On the other hand, asphyxiated neonates with clinical signs of HIE who present respiratory failure and severe pulmonary hypertension (eg, meconium aspiration syndrome) and require extracorporeal membrane oxygenation (ECMO) have traditionally been excluded from TH protocols due to the high risk of haemorrhagic complications. Although some small series suggest that applying hypothermia in conjunction with ECMO is feasible and does not increase the risk of complications58, an analysis of prospective data from 8 hospitals from the Collaborative Pediatric Critical Care Research Network revealed increased rates of intracranial haemorrhage in neonates receiving TH and recommended that this neuroprotective technique be used with caution in neonates with HIE who require ECMO59.

Given the wide range of reasons why neonates with HIE may not meet the classic inclusion criteria, and the small number of patients with other conditions, it is challenging to conduct RCTs with sufficiently large samples and to determine the safety and effectiveness of this therapeutic strategy in these contexts. However, as the use of TH in contexts other than the condition for which it was originally conceived must be thoroughly documented, the difficulties mentioned above may be surpassed by conducting proof-of-concept studies using reliable biomarkers of ischaemic damage with high predictive capacity, such as magnetic resonance spectroscopy (lactate–to–N-acetyl aspartate ratio) or biochemical markers51,60. This strategy may yield efficacy data faster and using fewer patients, which would be particularly beneficial in this context.

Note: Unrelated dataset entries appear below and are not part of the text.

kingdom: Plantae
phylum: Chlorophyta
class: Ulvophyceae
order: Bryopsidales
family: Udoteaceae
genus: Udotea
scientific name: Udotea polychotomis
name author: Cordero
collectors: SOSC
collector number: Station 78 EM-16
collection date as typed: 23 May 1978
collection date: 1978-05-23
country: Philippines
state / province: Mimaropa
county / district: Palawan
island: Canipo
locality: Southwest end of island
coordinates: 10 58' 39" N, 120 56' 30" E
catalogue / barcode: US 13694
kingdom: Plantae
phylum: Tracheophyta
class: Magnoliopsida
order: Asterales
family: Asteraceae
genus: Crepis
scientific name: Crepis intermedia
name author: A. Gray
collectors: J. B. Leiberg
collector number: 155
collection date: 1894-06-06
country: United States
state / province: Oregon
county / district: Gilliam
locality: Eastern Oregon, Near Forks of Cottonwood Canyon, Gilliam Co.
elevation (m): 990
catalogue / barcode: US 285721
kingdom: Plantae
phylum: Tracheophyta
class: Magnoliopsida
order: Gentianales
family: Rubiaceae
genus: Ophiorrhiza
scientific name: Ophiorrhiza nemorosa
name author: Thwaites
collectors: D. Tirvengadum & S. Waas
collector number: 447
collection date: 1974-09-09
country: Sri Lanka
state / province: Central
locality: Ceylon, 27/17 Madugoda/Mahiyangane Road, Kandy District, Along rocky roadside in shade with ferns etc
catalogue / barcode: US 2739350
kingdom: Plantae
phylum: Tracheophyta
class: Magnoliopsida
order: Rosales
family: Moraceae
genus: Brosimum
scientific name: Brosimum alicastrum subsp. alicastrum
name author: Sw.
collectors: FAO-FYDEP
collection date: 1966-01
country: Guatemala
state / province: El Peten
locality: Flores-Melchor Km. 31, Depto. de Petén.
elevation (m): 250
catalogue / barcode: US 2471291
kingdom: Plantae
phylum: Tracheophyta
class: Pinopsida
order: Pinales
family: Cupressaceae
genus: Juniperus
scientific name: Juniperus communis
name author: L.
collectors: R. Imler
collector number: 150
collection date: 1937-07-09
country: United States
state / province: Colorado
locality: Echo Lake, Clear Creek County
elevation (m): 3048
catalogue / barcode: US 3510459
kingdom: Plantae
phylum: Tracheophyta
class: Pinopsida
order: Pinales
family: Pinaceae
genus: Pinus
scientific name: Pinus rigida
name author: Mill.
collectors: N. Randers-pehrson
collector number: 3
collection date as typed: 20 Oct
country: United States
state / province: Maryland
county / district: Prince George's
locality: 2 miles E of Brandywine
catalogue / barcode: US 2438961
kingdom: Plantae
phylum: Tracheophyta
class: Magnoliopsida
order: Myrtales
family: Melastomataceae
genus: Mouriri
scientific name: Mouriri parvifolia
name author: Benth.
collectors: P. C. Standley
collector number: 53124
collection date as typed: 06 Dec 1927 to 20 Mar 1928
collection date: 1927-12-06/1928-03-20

Healthcare professionals involved in the management of neonates with HIE are faced with the challenge of establishing a prognosis and informing patients’ families. Over the last decade, significant prognostic information has been obtained for each of the tests used to estimate the likelihood of long-term disability or death61. However, informing families remains one of the most difficult aspects in the management of these patients. Establishing a prognosis in such a narrow time window is another source of stress for the physicians attending these patients. This time window is vitally important in determining each patient’s needs and the onset of palliative care in the most severe cases. Delays in therapeutic decision-making may result in severe disability and dependence in cases of severe brain damage. These decisions should be based on high standards, ethical responsibility, and coherence, and based on a thorough analysis of prognostic data and the values of the patient’s family62. Healthcare professionals in our setting perceive and acknowledge this complexity. In our study, conducted in Spain, only half of tertiary centres had adequate resources for proper communication, and many reported difficulties developing interdisciplinary collaboration including nursing staff1,63. This constitutes a key challenge for improving teamwork when administering TH and establishing a therapeutic relationship with families to help them face this difficult situation.

Given the poor outcomes in nearly half of neonates undergoing TH, the development of new coadjuvant therapies to improve the neurodevelopmental outcomes of these infants is a top priority. Several therapies with endogenous products (erythropoietin, melatonin, cannabidiol, stem cells) are currently under study64. Other studies are focusing on such exogenous products as xenon, allopurinol, and topiramate; however, insufficient evidence is currently available to support their use in clinical practice64,65. In any case, we hope that some of these therapies will eventually be incorporated into clinical practice, extending the therapeutic window of TH and providing additional protection, which would ultimately decrease the rates of neurological disability associated with HIE.